V = 500.0 meters per second.
R = 8314.472 J K-1 kmol-1
We can then compute T = 280.77 degrees K.
So when greenhouse gases absorb infrared photons and lose the energy through molecular collisions, the mass of air in the vicinity increases its root-mean-square velocity and its temperature goes up. Most of the air is nitrogen and oxygen, which don't radiate very well, but they will transfer their kinetic energy to greenhouse gases every so often, and the temperature of the layer of air will be radiated away by those greenhouse gases -- the higher the temperature, the more the radiation, usually to the tune of the fourth-power law of the Stefan-Boltzmann relation, as modified for a non-gray radiator.
In short, greenhouse gases heat the air when they absorb infrared from the ground, and the air radiates, and some of that radiation goes back to the ground, and the ground heats up further. It isn't a question of energy being created out of nowhere. The amount of energy the Earth-atmosphere system gains from the sun must always be roughly matched by the amount the Earth system radiates, at the top of the atmosphere. But the amount surging around in the Earth system is higher the more greenhouse gases you have in the atmosphere.

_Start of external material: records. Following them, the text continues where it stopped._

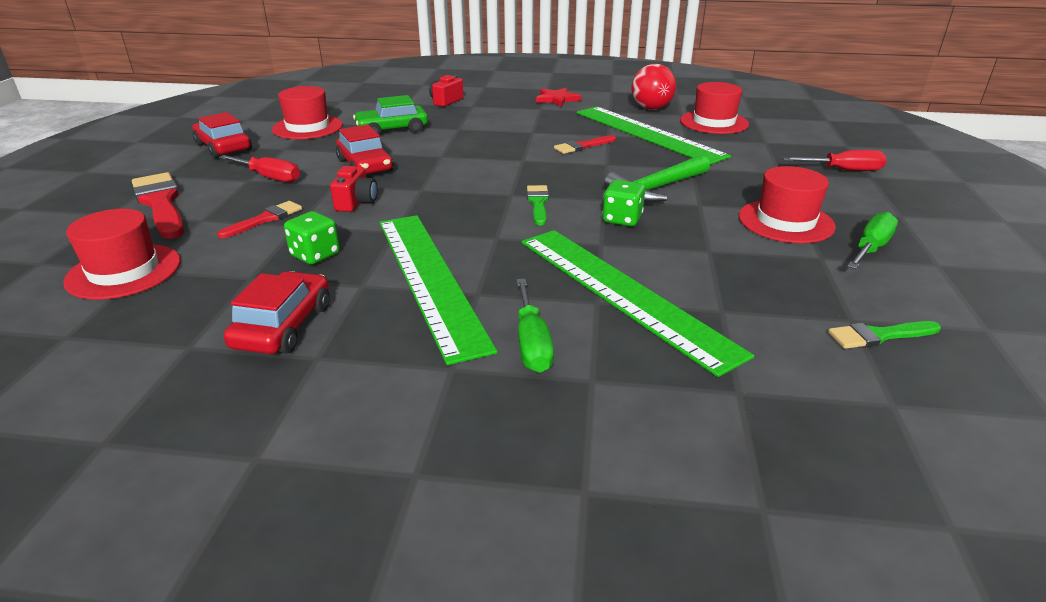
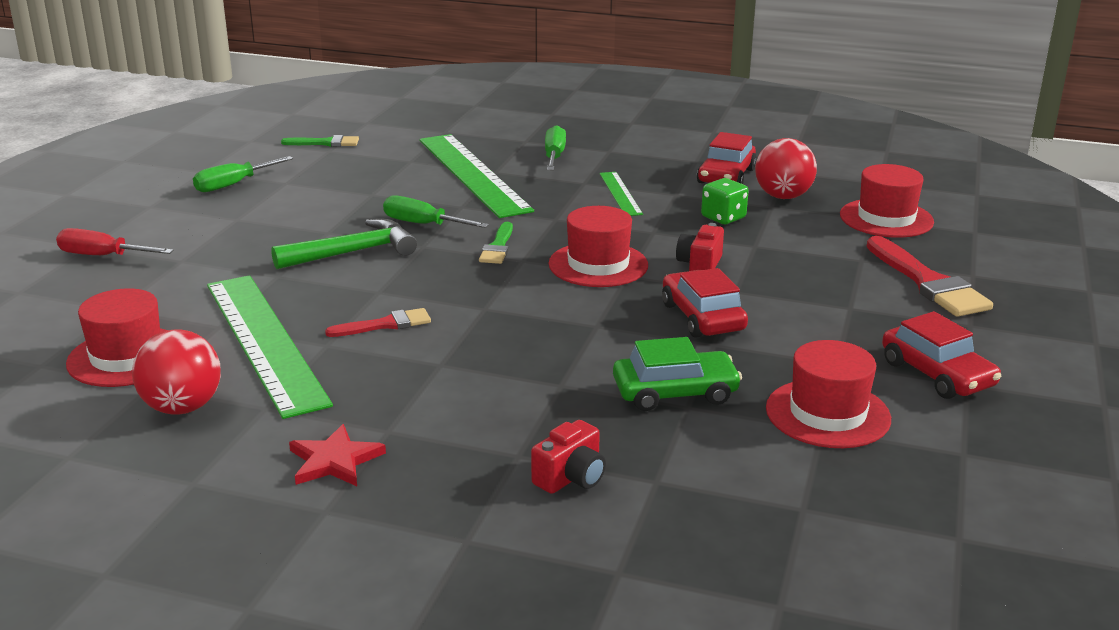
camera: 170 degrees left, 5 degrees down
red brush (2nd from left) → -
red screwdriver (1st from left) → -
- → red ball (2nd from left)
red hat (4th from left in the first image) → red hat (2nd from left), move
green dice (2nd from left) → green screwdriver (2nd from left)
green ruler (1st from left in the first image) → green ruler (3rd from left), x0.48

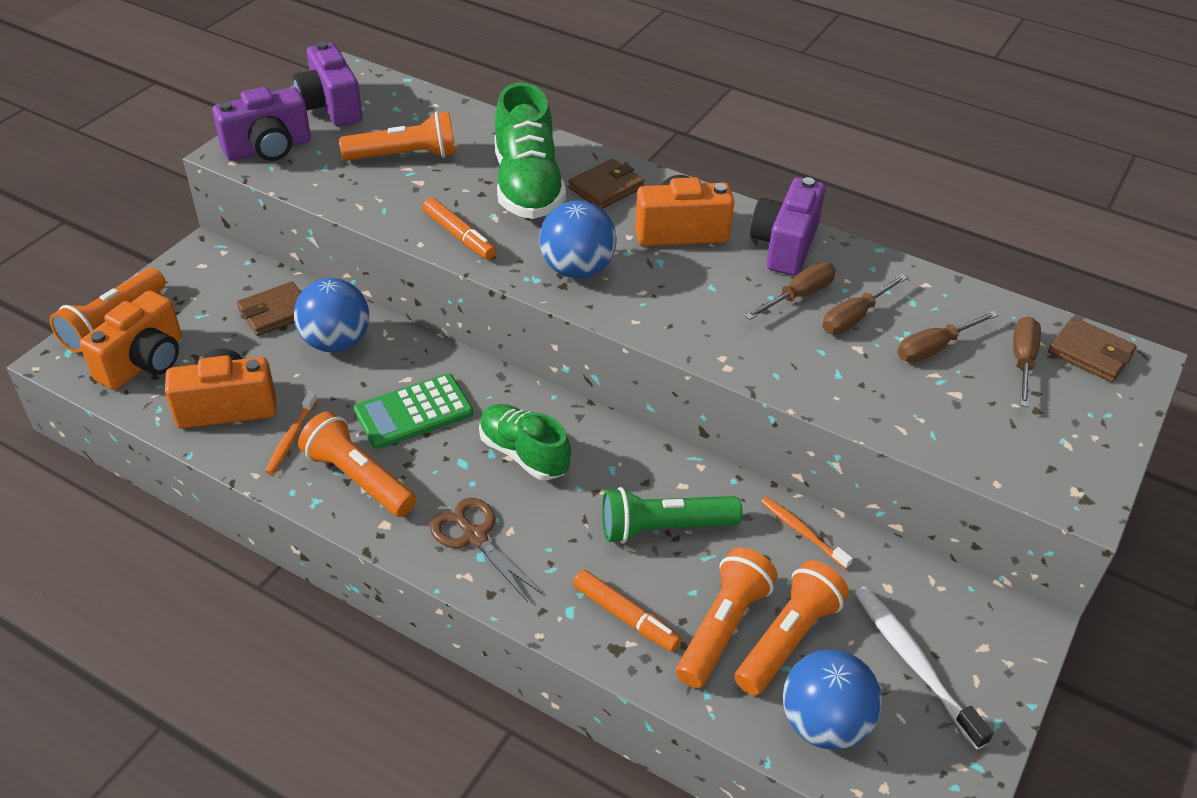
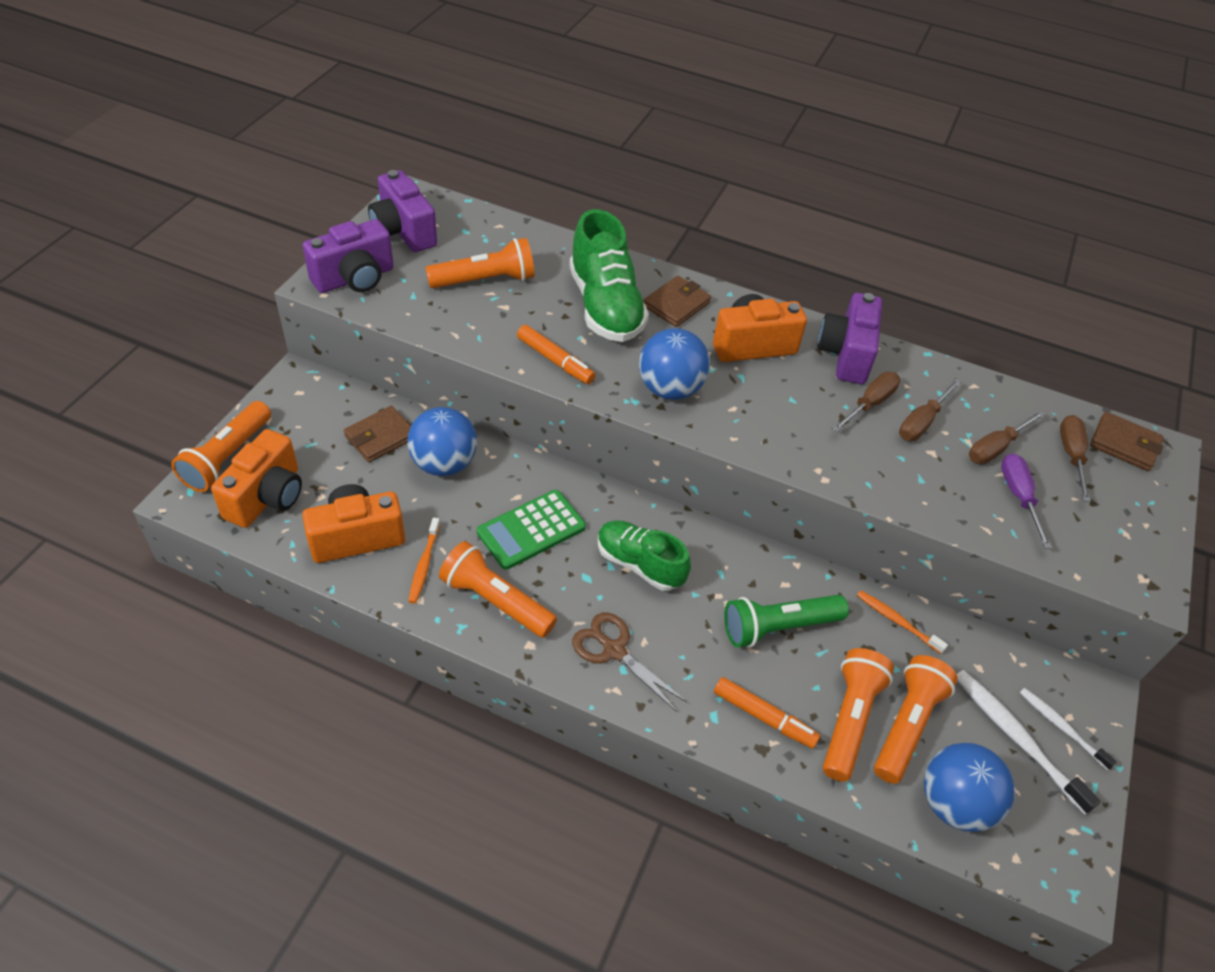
camera: 10 degrees left, 5 degrees up
- → purple screwdriver
- → white toothbrush (2nd from left)

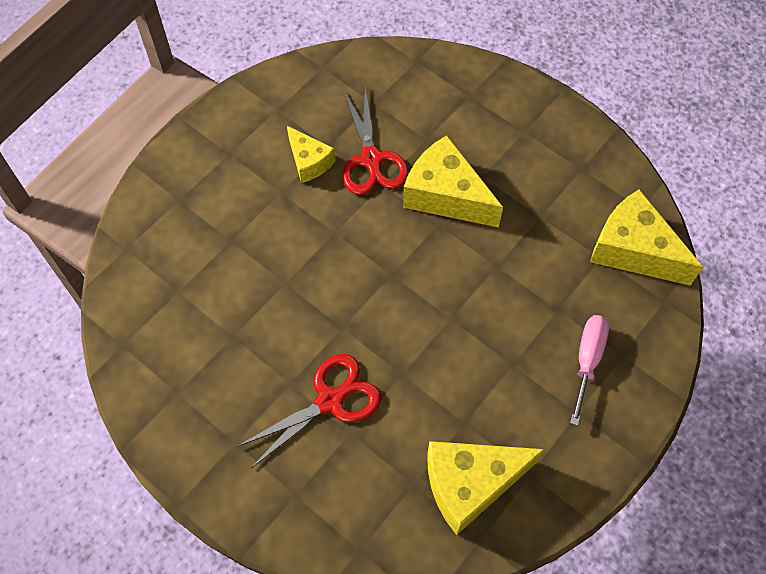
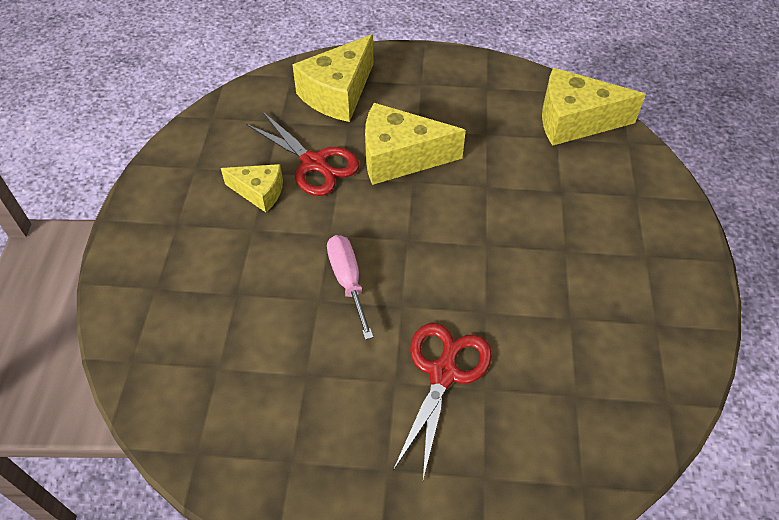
camera: 35 degrees left, 10 degrees down
yellow cheese (3rd from left in the first image) → yellow cheese (2nd from left), move
pink screwdriver, move

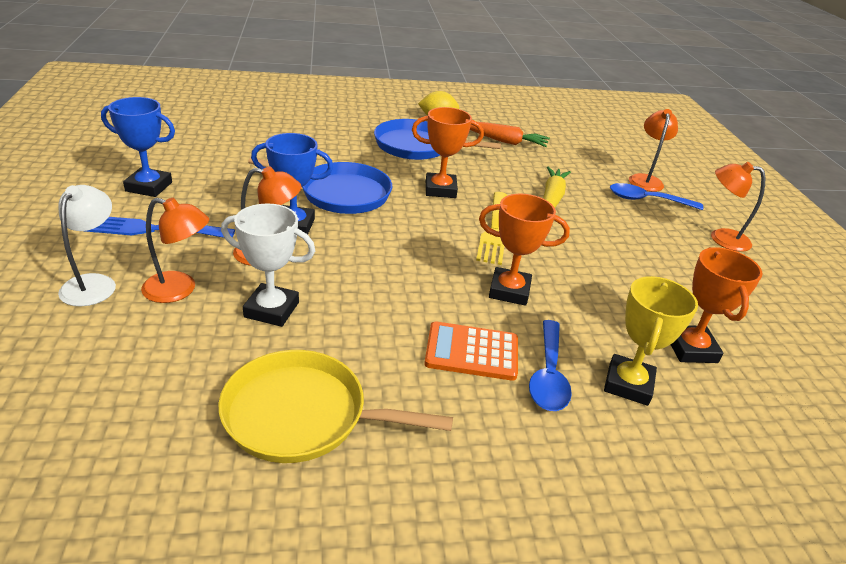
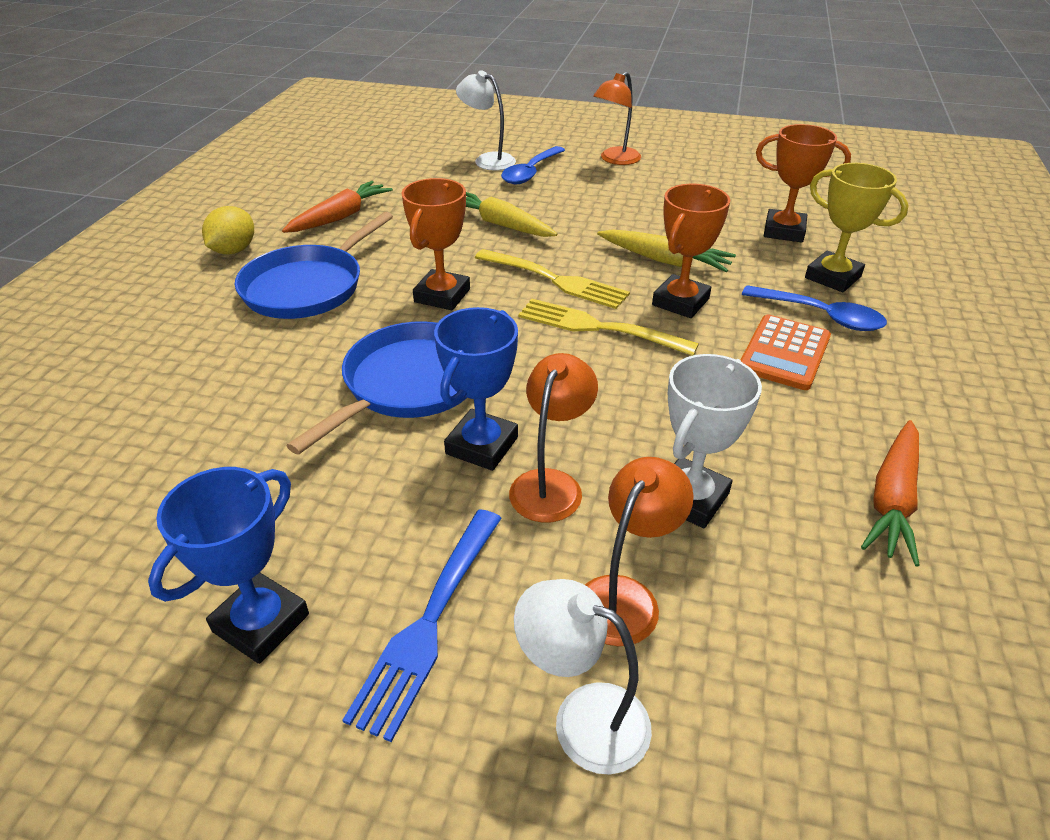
camera: 65 degrees left, 5 degrees up
- → yellow fork (2nd from left)
- → yellow carrot (2nd from left)
yellow pan → orange carrot (2nd from left)
orange lamp (3rd from left) → white lamp (1st from left)

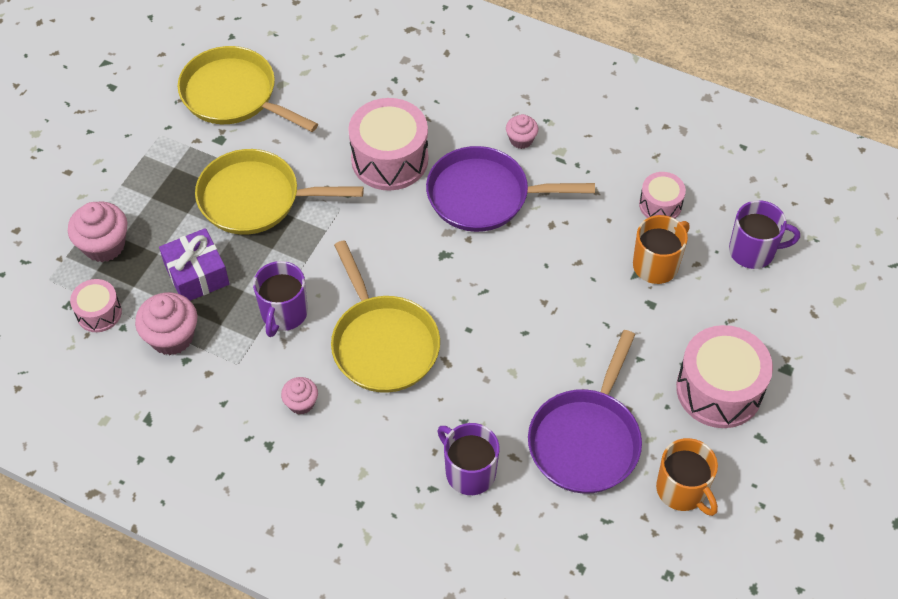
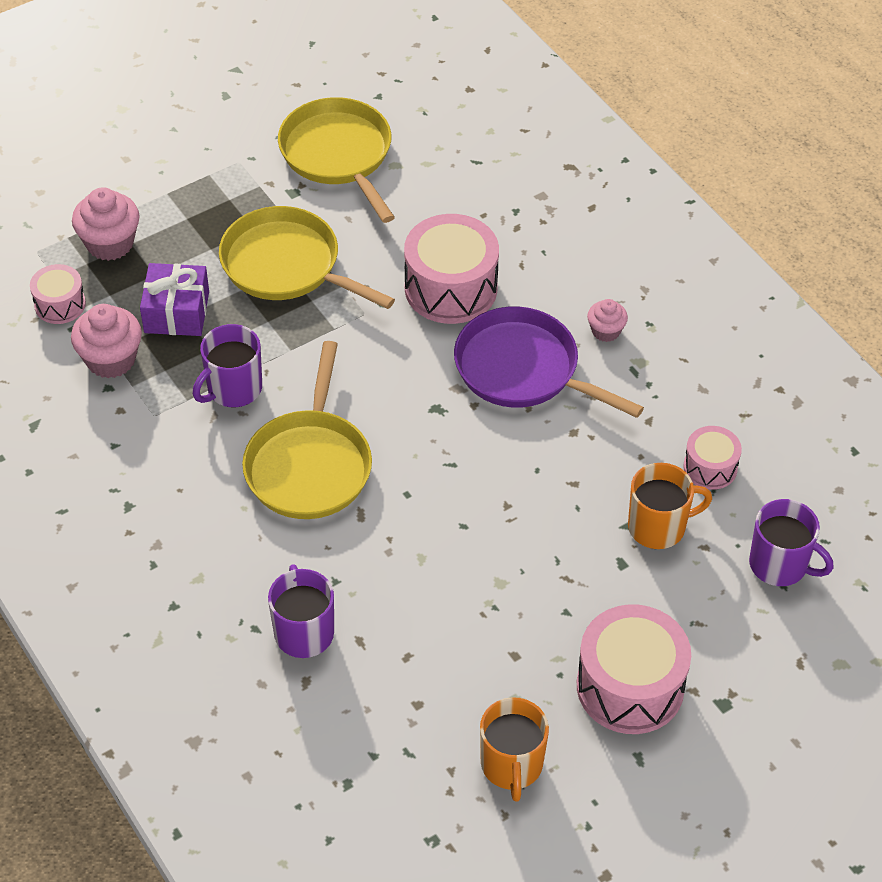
camera: 30 degrees right, 5 degrees down
pink cupcake (3rd from left) → -
purple pan (2nd from left) → -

It's like a tub with a hole in it being filled from a faucet. If the amount coming in from the faucet matches the amount being lost through the hole, the system is in equilibrium and mass is conserved. But the amount of water in the tub can still vary. You can have a lot or a little, and as a result the tub's "wetness" can vary, even though mass is still being conserved. Thus with thermal energy in the Earth-atmosphere system. And that's why Mr. Dodds is wrong and Arrhenius is right.